Abhishek Verma has won an international medal every year in a sport since 2012. Which sport does he play?
If you know the answer, you're among the few who do - and that's the tragedy of archery in India.
With six World Cup medals, including two golds, in both individual and team events since 2014, Abhishek (27) has made his mark on the international circuit. In the two World Cup stages held so far this year, Abhishek has already won two medals - a gold in the men's team event in Shanghai and a bronze in the mixed team event in Antalya.
Two years ago he became the first Indian man to win an individual silver medal in the World Cup Final - considered the biggest event in archery. However, the win that remains closest to his heart is an individual gold he won the same year at the World Cup stage three in Wroclaw, Poland. "That was the best day of my life. It was Independence Day (August 15), I clearly remember. When I won, and the national anthem played in the background, I felt all my hard work had been worth it. It was a magical feeling. Even the Prime Minister tweeted about it," he says.
However, despite all his achievements, he's almost an unknown at home, as is his sport. "Whenever I win a medal, the attention that is given to me or my teammates is limited to 2-3 days. After that, everyone disappears. My sport is not that popular, I agree, but people need to realise that a medal is a medal, a World Cup win is a World Cup win, irrespective of what sport it may be in," he says. "Our country is obsessed with the Olympics. They need to realise how big a World Cup or World Championship win can be. It's unfair to a certain extent."
Abhishek represents India in the Compound event for the national team - an event that is not included in the Olympics, a reason, Abhishek feels, because of which the acknowledgement of his wins has been limited. His teammates - Deepika Kumari, Atanu Das and Bombayla Devi - relatively better-known archers in the country, compete in the Recurve event, which is a part of the Olympics.
In compound archery, the target is set 50m away, as opposed to recurve where the target is set 70m away. The target is 80 cm in diameter in compound, with 10 rings having a diameter of 8 cm each. In international competitions, compound targets only include the yellow, red and blue rings. Archers get a score of 10 for the innermost yellow ring and 1 for the outermost ring.
"We have won medals in every possible event other than the Olympics," he says. "The Compound team has been very consistent. It's not even our fault that our event is not a part of it. We are giving our best too. The day both events are given equal priority, we can do better for the sport as a whole, collectively."
Born and brought up in Delhi, in a family of goldsmiths, Abhishek found his calling in archery way back in 2003. "I saw a couple of my seniors play the sport back in school, and I was immediately intrigued.

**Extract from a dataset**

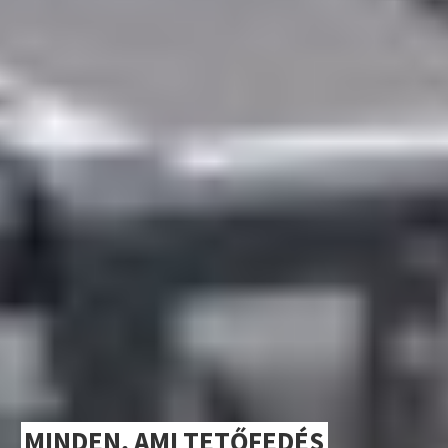
MINDEN, AMI TETŐFEDÉS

I wanted to learn more about it." A year later, the then 14-year-old Abhishek set a national sub-junior record in his event - a record yet to be broken. "That's when I knew I needed to pursue the sport for the rest of my life," he says.
Ever since, Abhishek, a part of the Income Tax department, dedicated his life to the needs of his sport. Luckily in his case, his family supported him throughout. "Whatever I've done is all through and for the sport. Not everything about financial gains, right? Satisfaction too is important, and thankfully my family understands and fully supports that."
Ask him what he does in his free time, and he laughs. "I love travelling. I am a complete masti-khor (fun-loving) and whenever I find some time, I drag my family out for a quick trip. Be it a chaar-dhaam yatra (a visit to four pilgrimages in the Indian Himalayas as per the Hindu culture) for my mother or a Euro trip with my wife, I have done it all in my free time."
He gives a lot of credit to his coach, Mr. Lokesh Pal Chand, for whatever he has become today. "He has trained me since I was 14. I have learnt everything from him, and he too has never left my side. Having a good coach, along with discipline and practice, helps in making an athlete consistent."
However, the consistency too has come after several internal struggles. "Compound didn't have too many takers in the international scene even about four years ago. We used to have just one or two events in a year back then. But with the regularity of medals and the consistency in our performances, we've reached a stage where we have a lot more to do. We are fighting everyday to give a good future to our successors."
So how will they ensure that better future? "We have an unsaid agreement among ourselves that we will fight, and win as many medals as possible for the country. Itne medals laayenge ki country toh kya Olympics tak notice karenge (We will bring so many medals that not just the country, even the Olympics will notice us," he says.